Complaint handling used to be reactive

Complaint handling used to be entirely reactive. An order would go wrong, a customer would file a complaint, and only then would ops look into what happened. By the time anyone acted, the damage to trust was already done.

Scoring every live order, in real time

Agility built an order-risk prediction layer into ATLAS that scores every live order for the probability of a preventable failure, in real time, before it becomes a complaint.
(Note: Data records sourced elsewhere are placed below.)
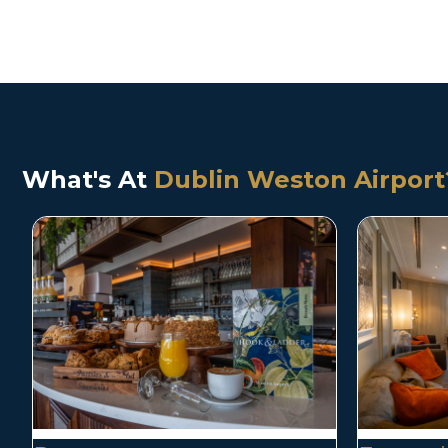
What's At
Dublin Weston Airport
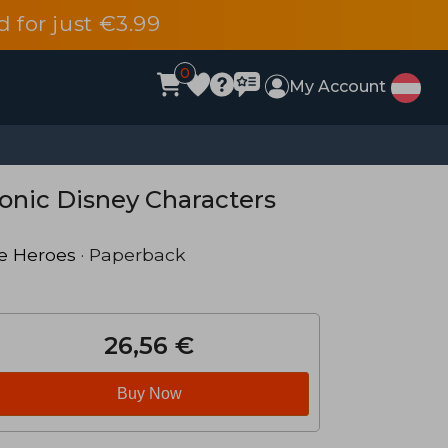
d for just €3.99
0
My Account
conic Disney Characters
e Heroes
· Paperback
26,56 €
Buy Now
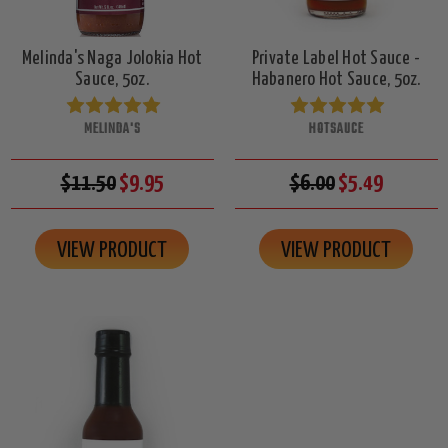
Melinda's Naga Jolokia Hot
Private Label Hot Sauce -
Sauce, 5oz.
Habanero Hot Sauce, 5oz.
MELINDA'S
HOTSAUCE
$11.50
$9.95
$6.00
$5.49
VIEW PRODUCT
VIEW PRODUCT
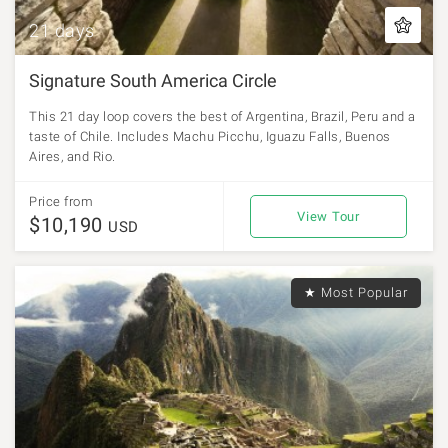
21 days
Signature South America Circle
This 21 day loop covers the best of Argentina, Brazil, Peru and a
taste of Chile. Includes Machu Picchu, Iguazu Falls, Buenos
Aires, and Rio.
Price from
View Tour
$10,190
USD
★ Most Popular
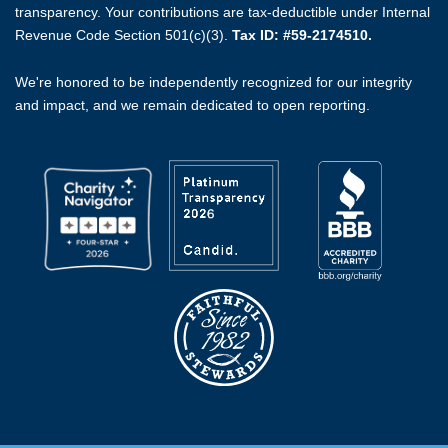
transparency. Your contributions are tax-deductible under Internal
Revenue Code Section 501(c)(3).
Tax ID: #59-2174510.
We're honored to be independently recognized for our integrity
and impact, and we remain dedicated to open reporting.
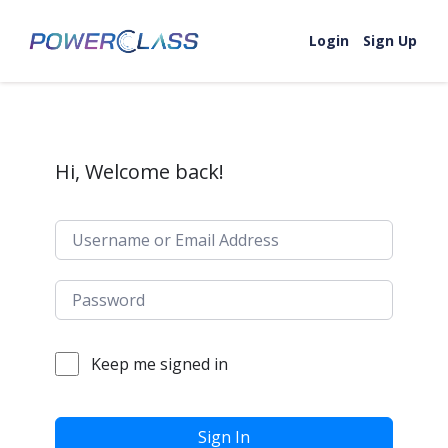
Skip to content
Login
Sign Up
Hi, Welcome back!
Keep me signed in
Sign In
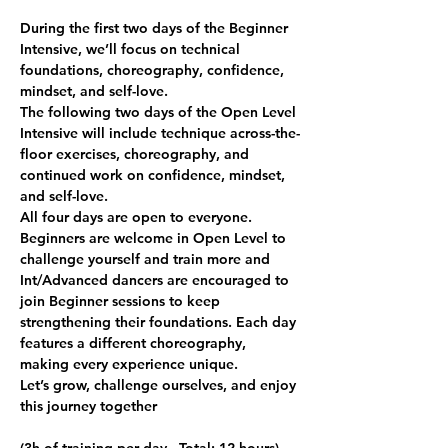
During the first two days of the Beginner 
Intensive, we’ll focus on technical 
foundations, choreography, confidence, 
mindset, and self-love.
The following two days of the Open Level 
Intensive will include technique across-the-
floor exercises, choreography, and 
continued work on confidence, mindset, 
and self-love.
All four days are open to everyone. 
Beginners are welcome in Open Level to 
challenge yourself and train more and 
Int/Advanced dancers are encouraged to 
join Beginner sessions to keep 
strengthening their foundations. Each day 
features a different choreography, 
making every experience unique.
Let’s grow, challenge ourselves, and enjoy 
this journey together 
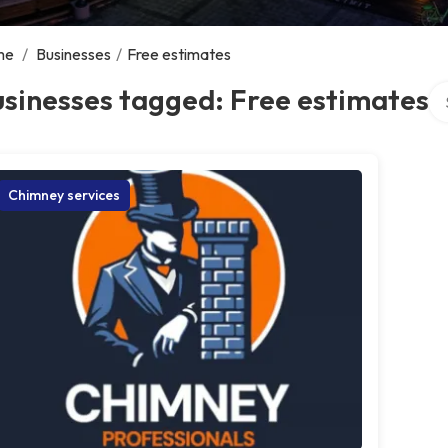
me
/
Businesses
/
Free estimates
Se
sinesses tagged: Free estimates
Chimney services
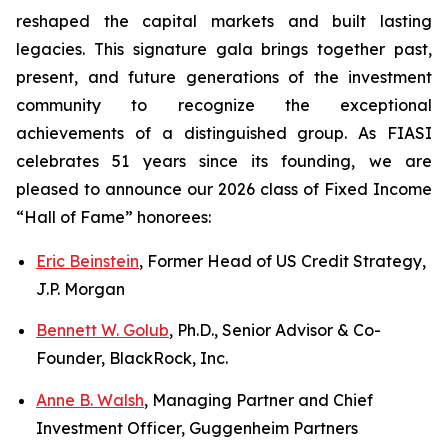
reshaped the capital markets and built lasting
legacies. This signature gala brings together past,
present, and future generations of the investment
community to recognize the exceptional
achievements of a distinguished group. As FIASI
celebrates 51 years since its founding, we are
pleased to announce our 2026 class of Fixed Income
“Hall of Fame” honorees:
Eric Beinstein
, Former Head of US Credit Strategy,
J.P. Morgan
Bennett W. Golub
, Ph.D., Senior Advisor & Co-
Founder, BlackRock, Inc.
Anne B. Walsh
, Managing Partner and Chief
Investment Officer, Guggenheim Partners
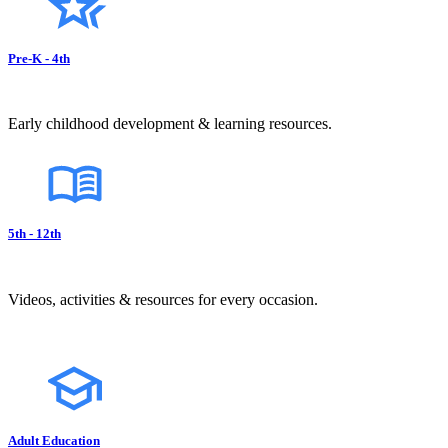
Pre-K - 4th
Early childhood development & learning resources.
5th - 12th
Videos, activities & resources for every occasion.
Adult Education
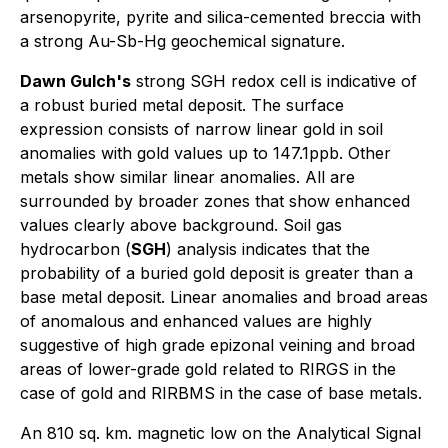
arsenopyrite, pyrite and silica-cemented breccia with
a strong Au-Sb-Hg geochemical signature.
Dawn Gulch's
strong SGH redox cell is indicative of
a robust buried metal deposit. The surface
expression consists of narrow linear gold in soil
anomalies with gold values up to 147.1ppb. Other
metals show similar linear anomalies. All are
surrounded by broader zones that show enhanced
values clearly above background. Soil gas
hydrocarbon (
SGH
) analysis indicates that the
probability of a buried gold deposit is greater than a
base metal deposit. Linear anomalies and broad areas
of anomalous and enhanced values are highly
suggestive of high grade epizonal veining and broad
areas of lower-grade gold related to RIRGS in the
case of gold and RIRBMS in the case of base metals.
An 810 sq. km. magnetic low on the Analytical Signal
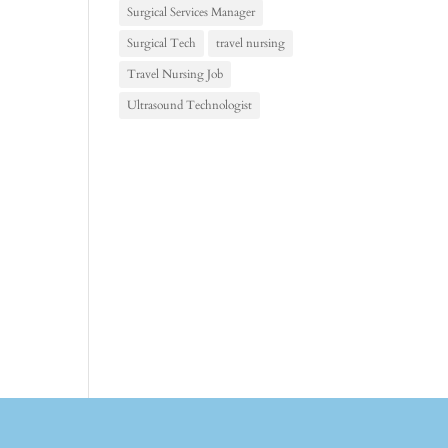
Surgical Services Manager
Surgical Tech
travel nursing
Travel Nursing Job
Ultrasound Technologist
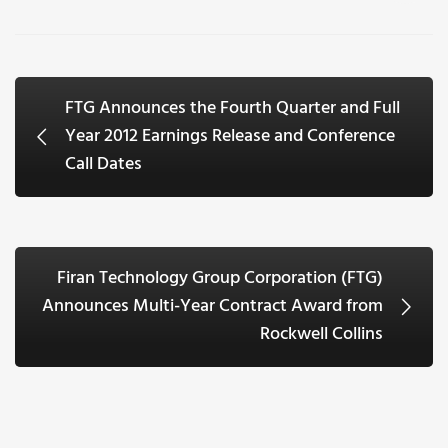
FTG Announces the Fourth Quarter and Full
Year 2012 Earnings Release and Conference
Call Dates
Firan Technology Group Corporation (FTG)
Announces Multi-Year Contract Award from
Rockwell Collins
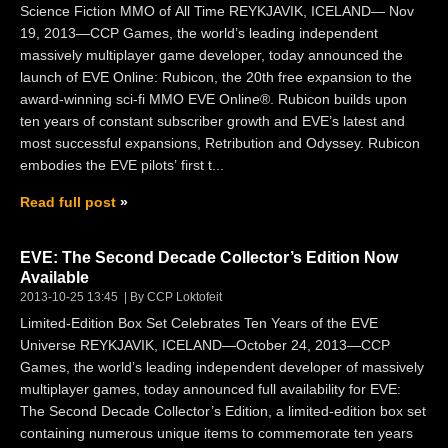
Science Fiction MMO of All Time REYKJAVIK, ICELAND— Nov
19, 2013—CCP Games, the world’s leading independent
massively multiplayer game developer, today announced the
launch of EVE Online: Rubicon, the 20th free expansion to the
award-winning sci-fi MMO EVE Online®. Rubicon builds upon
ten years of constant subscriber growth and EVE’s latest and
most successful expansions, Retribution and Odyssey. Rubicon
embodies the EVE pilots’ first t...
Read full post
EVE: The Second Decade Collector’s Edition Now
Available
2013-10-25 13:45
By CCP Loktofeit
Limited-Edition Box Set Celebrates Ten Years of the EVE
Universe REYKJAVIK, ICELAND—October 24, 2013—CCP
Games, the world’s leading independent developer of massively
multiplayer games, today announced full availability for EVE:
The Second Decade Collector’s Edition, a limited-edition box set
containing numerous unique items to commemorate ten years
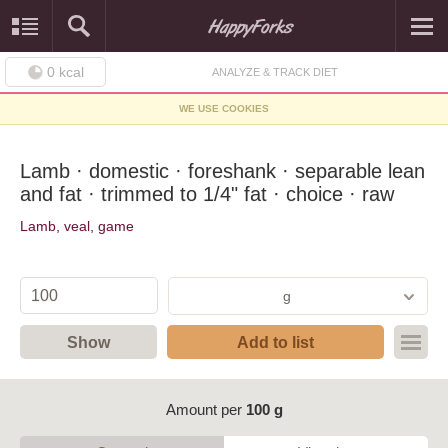
0
kcal
ANALYZE & TRACK DIET
WE USE COOKIES
Lamb · domestic · foreshank · separable lean
and fat · trimmed to 1/4" fat · choice · raw
Lamb, veal, game
g
Show
Add to list
Amount per
100 g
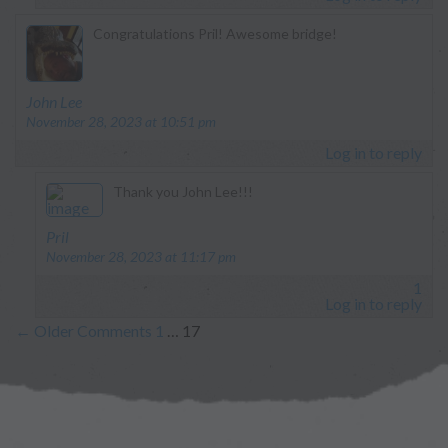
Congratulations Pril! Awesome bridge!
says:
John Lee
November 28, 2023 at 10:51 pm
Log in to reply
Thank you John Lee!!!
says:
Pril
November 28, 2023 at 11:17 pm
1
Log in to reply
←
Older Comments
1
…
17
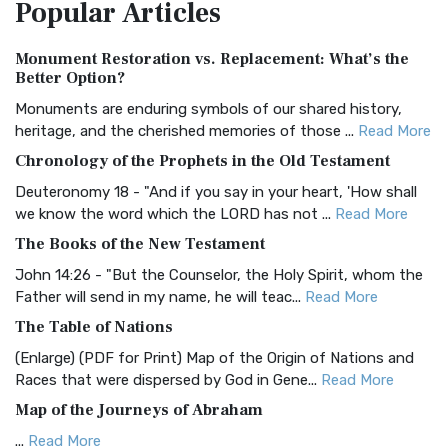
Popular
Articles
Treasure The Amplified Bible, Classic Editio...
Read More
Authorized (King James) Version (AKJV)
Monument Restoration vs. Replacement: What’s the
The Authorized (King James) Version (AKJV): A Timeless
Better Option?
Classic The Authorized King James Version (AK...
Read More
Monuments are enduring symbols of our shared history,
BRG Bible (BRG)
heritage, and the cherished memories of those ...
Read More
The BRG Bible: A Colorful Approach to Scripture A Unique
Chronology of the Prophets in the Old Testament
Visual Experience The BRG Bible, an acronym...
Read More
Deuteronomy 18 - "And if you say in your heart, 'How shall
Christian Standard Bible (CSB)
we know the word which the LORD has not ...
Read More
The Christian Standard Bible (CSB): A Balance of Accuracy
The Books of the New Testament
and Readability The Christian Standard Bib...
Read More
John 14:26 - "But the Counselor, the Holy Spirit, whom the
Common English Bible (CEB)
Father will send in my name, he will teac...
Read More
The Common English Bible (CEB): A Translation for
The Table of Nations
Everyone The Common English Bible (CEB) is a conte...
Read
(Enlarge) (PDF for Print) Map of the Origin of Nations and
More
Races that were dispersed by God in Gene...
Read More
Complete Jewish Bible (CJB)
Map of the Journeys of Abraham
The Complete Jewish Bible (CJB): A Jewish Perspective on
...
Read More
Scripture The Complete Jewish Bible (CJB) i...
Read More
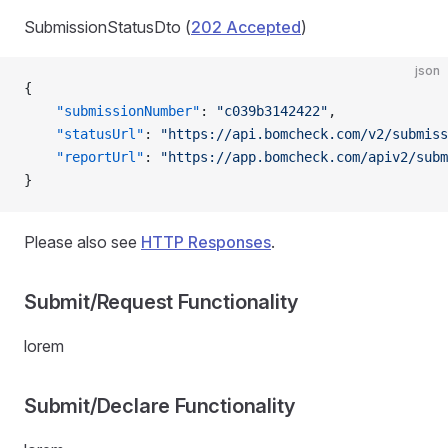
SubmissionStatusDto (
202 Accepted
)
json
{
    "submissionNumber"
: 
"c039b3142422"
,
    "statusUrl"
: 
"https://api.bomcheck.com/v2/submiss
    "reportUrl"
: 
"https://app.bomcheck.com/apiv2/subm
}
Please also see
HTTP Responses
.
Submit/Request Functionality
lorem
Submit/Declare Functionality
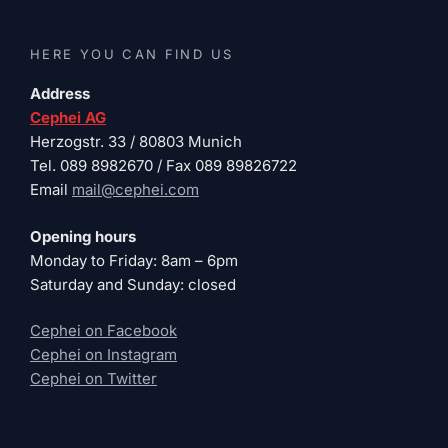
HERE YOU CAN FIND US
Address
Cephei AG
Herzogstr. 33 / 80803 Munich
Tel. 089 8982670 / Fax 089 89826722
Email
mail@cephei.com
Opening hours
Monday to Friday: 8am – 6pm
Saturday and Sunday: closed
Cephei on Facebook
Cephei on Instagram
Cephei on Twitter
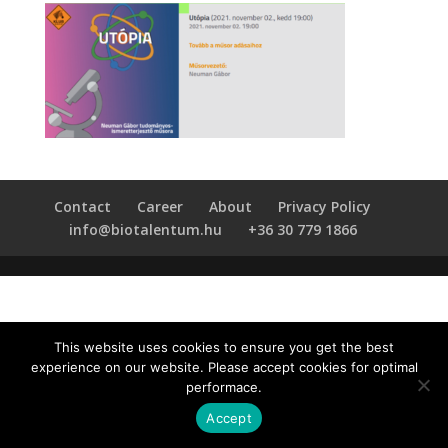
Contact
Career
About
Privacy Policy
info@biotalentum.hu
+36 30 779 1866
This website uses cookies to ensure you get the best
experience on our website. Please accept cookies for optimal
performace.
Accept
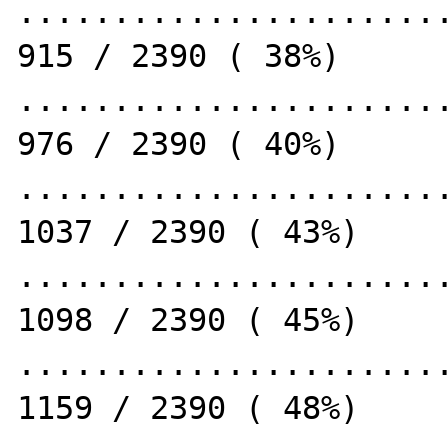
.......................
915 / 2390 ( 38%)

.......................
976 / 2390 ( 40%)

.......................
1037 / 2390 ( 43%)

.......................
1098 / 2390 ( 45%)

.......................
1159 / 2390 ( 48%)
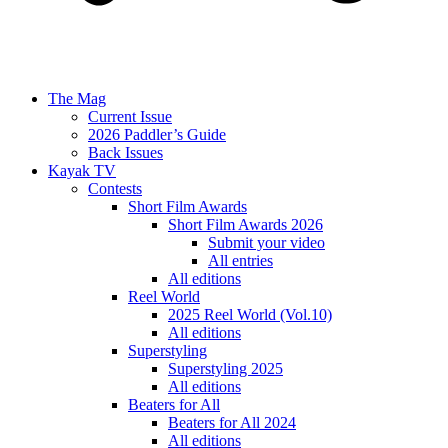
The Mag
Current Issue
2026 Paddler’s Guide
Back Issues
Kayak TV
Contests
Short Film Awards
Short Film Awards 2026
Submit your video
All entries
All editions
Reel World
2025 Reel World (Vol.10)
All editions
Superstyling
Superstyling 2025
All editions
Beaters for All
Beaters for All 2024
All editions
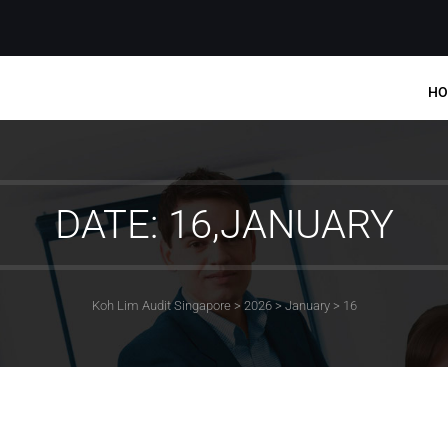
HO
DATE: 16,JANUARY
Koh Lim Audit Singapore
>
2026
>
January
>
16
MENU
Home
Services
Company Statutory Fi
Audit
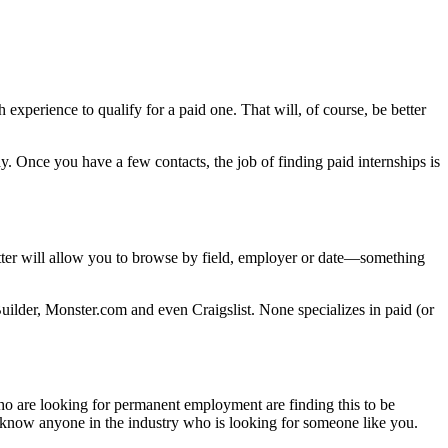
 experience to qualify for a paid one. That will, of course, be better
. Once you have a few contacts, the job of finding paid internships is
tter will allow you to browse by field, employer or date—something
Builder, Monster.com and even Craigslist. None specializes in paid (or
ho are looking for permanent employment are finding this to be
 know anyone in the industry who is looking for someone like you.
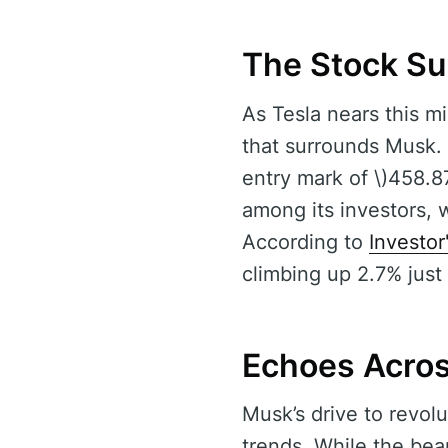
The Stock Su
As Tesla nears this mi
that surrounds Musk. 
entry mark of \)458.8
among its investors, 
According to
Investor
climbing up 2.7% just
Echoes Acro
Musk’s drive to revol
trends. While the bea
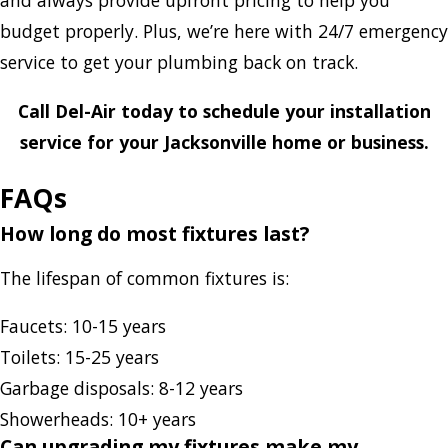
and always provide upfront pricing to help you
budget properly. Plus, we’re here with 24/7 emergency
service to get your plumbing back on track.
Call Del-Air today to schedule your installation
service
for your Jacksonville home or business.
FAQs
How long do most fixtures last?
The lifespan of common fixtures is:
Faucets: 10-15 years
Toilets: 15-25 years
Garbage disposals: 8-12 years
Showerheads: 10+ years
Can upgrading my fixtures make my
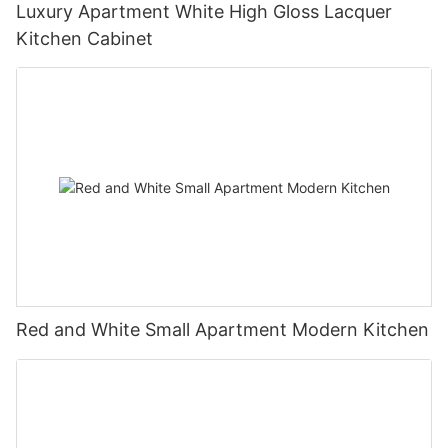
Luxury Apartment White High Gloss Lacquer
Kitchen Cabinet
Red and White Small Apartment Modern Kitchen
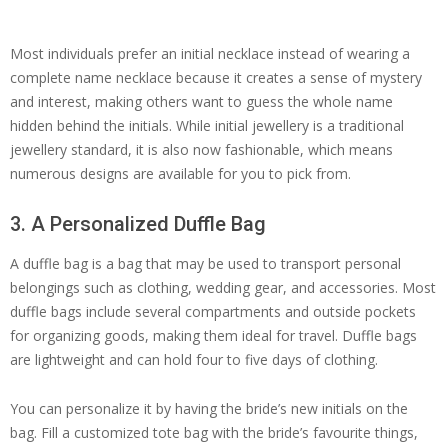
Most individuals prefer an initial necklace instead of wearing a
complete name necklace because it creates a sense of mystery
and interest, making others want to guess the whole name
hidden behind the initials. While initial jewellery is a traditional
jewellery standard, it is also now fashionable, which means
numerous designs are available for you to pick from.
3. A Personalized Duffle Bag
A duffle bag is a bag that may be used to transport personal
belongings such as clothing, wedding gear, and accessories. Most
duffle bags include several compartments and outside pockets
for organizing goods, making them ideal for travel. Duffle bags
are lightweight and can hold four to five days of clothing.
You can personalize it by having the bride’s new initials on the
bag. Fill a customized tote bag with the bride’s favourite things,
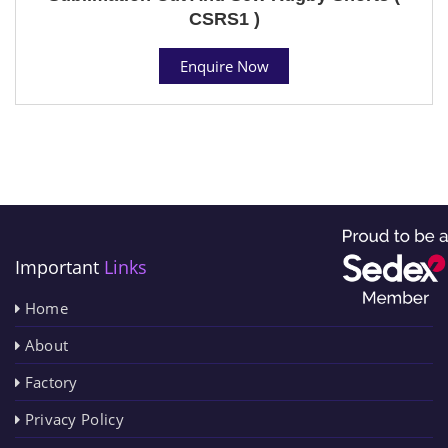
CSRS1 )
Enquire Now
Important
Links
Home
About
Factory
Privacy Policy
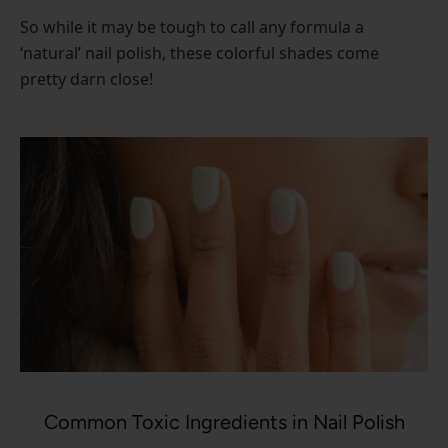
So while it may be tough to call any formula a
‘natural’ nail polish, these colorful shades come
pretty darn close!
Common Toxic Ingredients in Nail Polish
The model draws on order value, time of day, how busy the merchant's kitchen is at that moment, the customer's complaint history, each driver's historical error rate, the zone, and live traffic conditions.

Rather than a black box score, it surfaces the actual contributing factors behind each prediction using SHAP, so a dispatcher sees not just "this order is high risk" but "high risk because this merchant is running 22 minutes behind and this driver has a below-average on-time rate in this zone."

ORDER RISK QUEUE
HIGH
#48213 · Zone 37

Merchant running 22 min behind · driver below-avg on-time here

0.86
MED
#48197 · Zone 14

Peak-hour load · high-value order

0.61
LOW
#48180 · Zone 6

Nominal · driver on-time rate strong

0.12
Ranked by predicted failure probability · SHAP factors shown
The risk queue inside the Dispatch Command Center: orders ranked by predicted failure probability, with the contributing factors surfaced.

Ranked so the riskiest orders get attention first

That risk queue now sits inside the Dispatch Command Center, ranked so the highest-risk orders get human attention first. The model retrains on a schedule with a promote-only-if-better guardrail, meaning a new version never goes live unless it actually outperforms the one it's replacing, and every prediction gets logged for drift monitoring.

The honest limitation, stated plainly

Ranking orders by risk and surfacing the contributing factors is reliable and differentiated. Predicting the exact type of failure is only as good as the underlying complaint data, and in this deployment roughly 90% of attributable complaints trace back to restaurant or kitchen issues.

That's not a flaw in the model, it's a ceiling set by the incident data itself, and it's exactly why data quality, not just model sophistication, is the real lever for improving prediction depth over time.

The pattern for other industries

Wherever a business has driver history, customer history, and live operational signals, this same architecture predicts failure risk before it happens, whether that failure is a late package, a missed service window, or a temperature excursion in a cold-chain shipment.